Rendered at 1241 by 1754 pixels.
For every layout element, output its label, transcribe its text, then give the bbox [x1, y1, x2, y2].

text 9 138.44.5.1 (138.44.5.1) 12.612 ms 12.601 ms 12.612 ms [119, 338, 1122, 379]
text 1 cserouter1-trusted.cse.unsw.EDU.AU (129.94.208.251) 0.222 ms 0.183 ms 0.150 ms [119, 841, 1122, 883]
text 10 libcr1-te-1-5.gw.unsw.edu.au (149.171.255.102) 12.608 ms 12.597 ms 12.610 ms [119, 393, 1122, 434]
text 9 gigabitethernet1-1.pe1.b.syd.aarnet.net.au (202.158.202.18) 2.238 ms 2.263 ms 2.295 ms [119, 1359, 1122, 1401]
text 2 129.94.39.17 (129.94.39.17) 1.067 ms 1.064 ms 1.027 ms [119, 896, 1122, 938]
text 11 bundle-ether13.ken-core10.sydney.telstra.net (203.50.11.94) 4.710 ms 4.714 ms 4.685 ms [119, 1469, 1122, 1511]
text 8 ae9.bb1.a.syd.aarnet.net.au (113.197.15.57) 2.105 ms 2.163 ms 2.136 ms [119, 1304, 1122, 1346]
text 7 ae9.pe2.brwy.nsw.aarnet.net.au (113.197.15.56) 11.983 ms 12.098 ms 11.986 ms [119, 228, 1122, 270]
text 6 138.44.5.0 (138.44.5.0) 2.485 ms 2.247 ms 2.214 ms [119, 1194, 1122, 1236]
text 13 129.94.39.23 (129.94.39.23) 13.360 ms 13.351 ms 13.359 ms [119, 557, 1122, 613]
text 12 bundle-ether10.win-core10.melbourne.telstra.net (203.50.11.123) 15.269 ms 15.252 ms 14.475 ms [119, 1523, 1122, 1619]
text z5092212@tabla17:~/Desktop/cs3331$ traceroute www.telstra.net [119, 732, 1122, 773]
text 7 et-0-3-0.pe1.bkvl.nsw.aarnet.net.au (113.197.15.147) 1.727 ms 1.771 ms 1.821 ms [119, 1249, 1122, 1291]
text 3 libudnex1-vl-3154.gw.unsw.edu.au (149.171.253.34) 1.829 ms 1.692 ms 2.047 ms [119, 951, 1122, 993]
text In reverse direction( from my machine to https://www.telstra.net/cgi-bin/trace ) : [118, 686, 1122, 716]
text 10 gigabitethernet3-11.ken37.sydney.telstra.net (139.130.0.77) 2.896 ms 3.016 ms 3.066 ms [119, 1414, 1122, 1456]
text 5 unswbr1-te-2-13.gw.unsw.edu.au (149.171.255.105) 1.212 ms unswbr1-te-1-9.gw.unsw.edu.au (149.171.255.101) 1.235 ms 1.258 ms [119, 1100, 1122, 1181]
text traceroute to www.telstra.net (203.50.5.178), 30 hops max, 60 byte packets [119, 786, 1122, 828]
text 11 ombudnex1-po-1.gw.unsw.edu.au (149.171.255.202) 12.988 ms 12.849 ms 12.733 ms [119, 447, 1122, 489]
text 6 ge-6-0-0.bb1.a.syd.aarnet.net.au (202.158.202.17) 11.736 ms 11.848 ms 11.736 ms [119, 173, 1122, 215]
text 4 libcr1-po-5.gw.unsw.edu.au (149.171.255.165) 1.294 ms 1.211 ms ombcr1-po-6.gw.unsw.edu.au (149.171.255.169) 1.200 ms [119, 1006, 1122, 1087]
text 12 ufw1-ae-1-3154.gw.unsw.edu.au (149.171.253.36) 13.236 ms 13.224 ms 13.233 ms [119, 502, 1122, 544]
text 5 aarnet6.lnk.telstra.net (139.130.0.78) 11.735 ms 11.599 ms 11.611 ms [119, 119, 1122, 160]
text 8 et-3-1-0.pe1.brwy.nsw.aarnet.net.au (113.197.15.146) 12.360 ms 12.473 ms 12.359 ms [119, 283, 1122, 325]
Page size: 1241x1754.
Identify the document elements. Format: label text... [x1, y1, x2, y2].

▸ **Exercise**
Print the records from their start through the line containing "For every layout", inclusive, reproducing each line exactly.

▸ **Solution to the problem**
Rendered at 1241 by 1754 pixels.
For every layout element, output its label, transcribe its text, then give the bbox [x1, y1, x2, y2].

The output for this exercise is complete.